## Requirement
Retype everything in the data below, from the line containing "What is the difference" down to the end of the data.

------ Record extracts ------

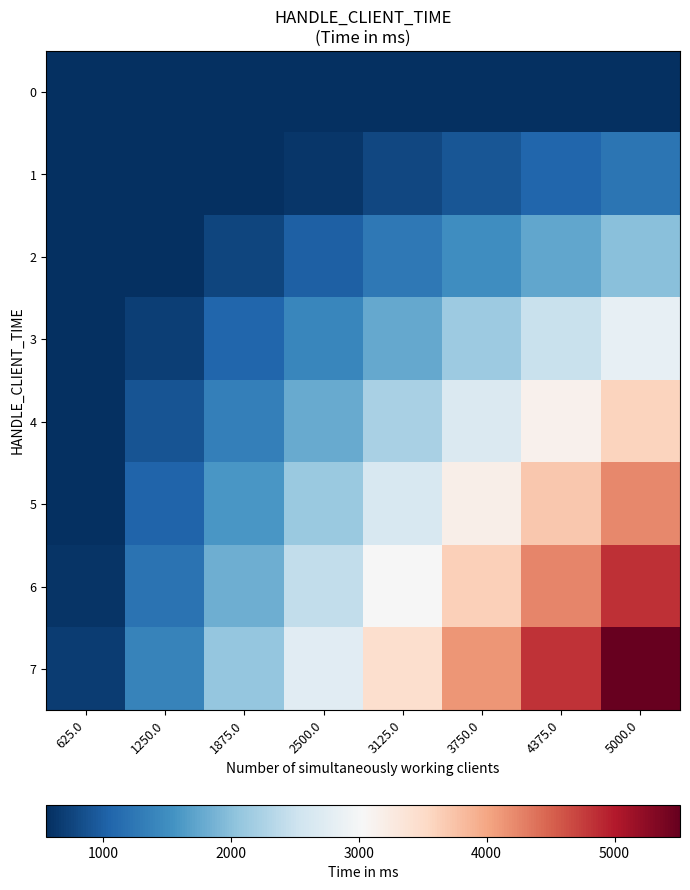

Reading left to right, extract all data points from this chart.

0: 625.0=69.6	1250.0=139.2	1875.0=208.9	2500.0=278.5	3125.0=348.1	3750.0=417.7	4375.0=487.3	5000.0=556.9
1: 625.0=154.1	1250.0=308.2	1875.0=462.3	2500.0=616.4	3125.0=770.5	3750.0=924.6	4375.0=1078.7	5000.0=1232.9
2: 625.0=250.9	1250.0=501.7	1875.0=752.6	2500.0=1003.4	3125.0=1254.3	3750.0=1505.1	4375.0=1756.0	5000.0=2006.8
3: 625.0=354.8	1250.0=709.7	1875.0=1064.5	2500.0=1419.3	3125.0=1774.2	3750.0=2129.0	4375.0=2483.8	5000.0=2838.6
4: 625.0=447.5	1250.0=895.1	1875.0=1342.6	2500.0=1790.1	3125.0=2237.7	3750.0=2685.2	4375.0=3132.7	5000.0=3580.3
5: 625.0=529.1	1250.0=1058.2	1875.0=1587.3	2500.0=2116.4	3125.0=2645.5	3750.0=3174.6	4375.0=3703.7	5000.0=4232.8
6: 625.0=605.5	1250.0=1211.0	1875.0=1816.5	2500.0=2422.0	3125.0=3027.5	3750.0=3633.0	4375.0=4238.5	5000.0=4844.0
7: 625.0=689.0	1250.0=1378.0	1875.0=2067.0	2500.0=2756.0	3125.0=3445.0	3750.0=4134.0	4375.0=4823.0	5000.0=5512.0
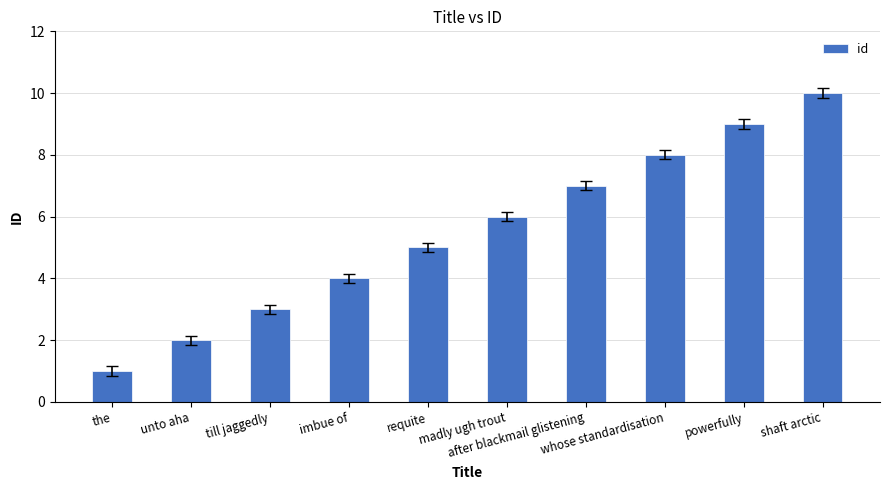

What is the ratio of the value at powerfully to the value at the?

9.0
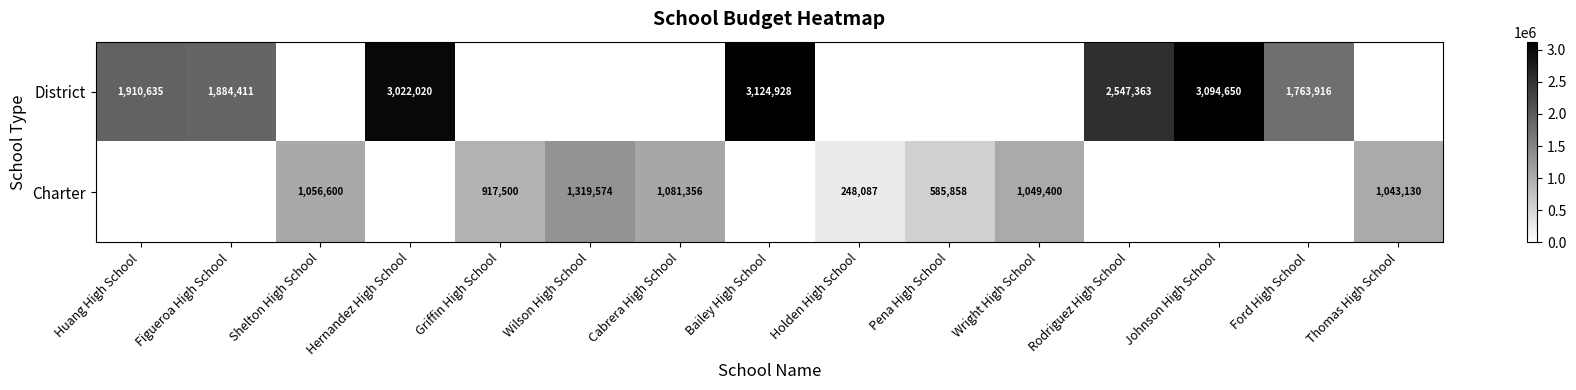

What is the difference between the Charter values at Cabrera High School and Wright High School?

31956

------

## Answer
What is the difference between the Charter values at Cabrera High School and Wright High School?

31956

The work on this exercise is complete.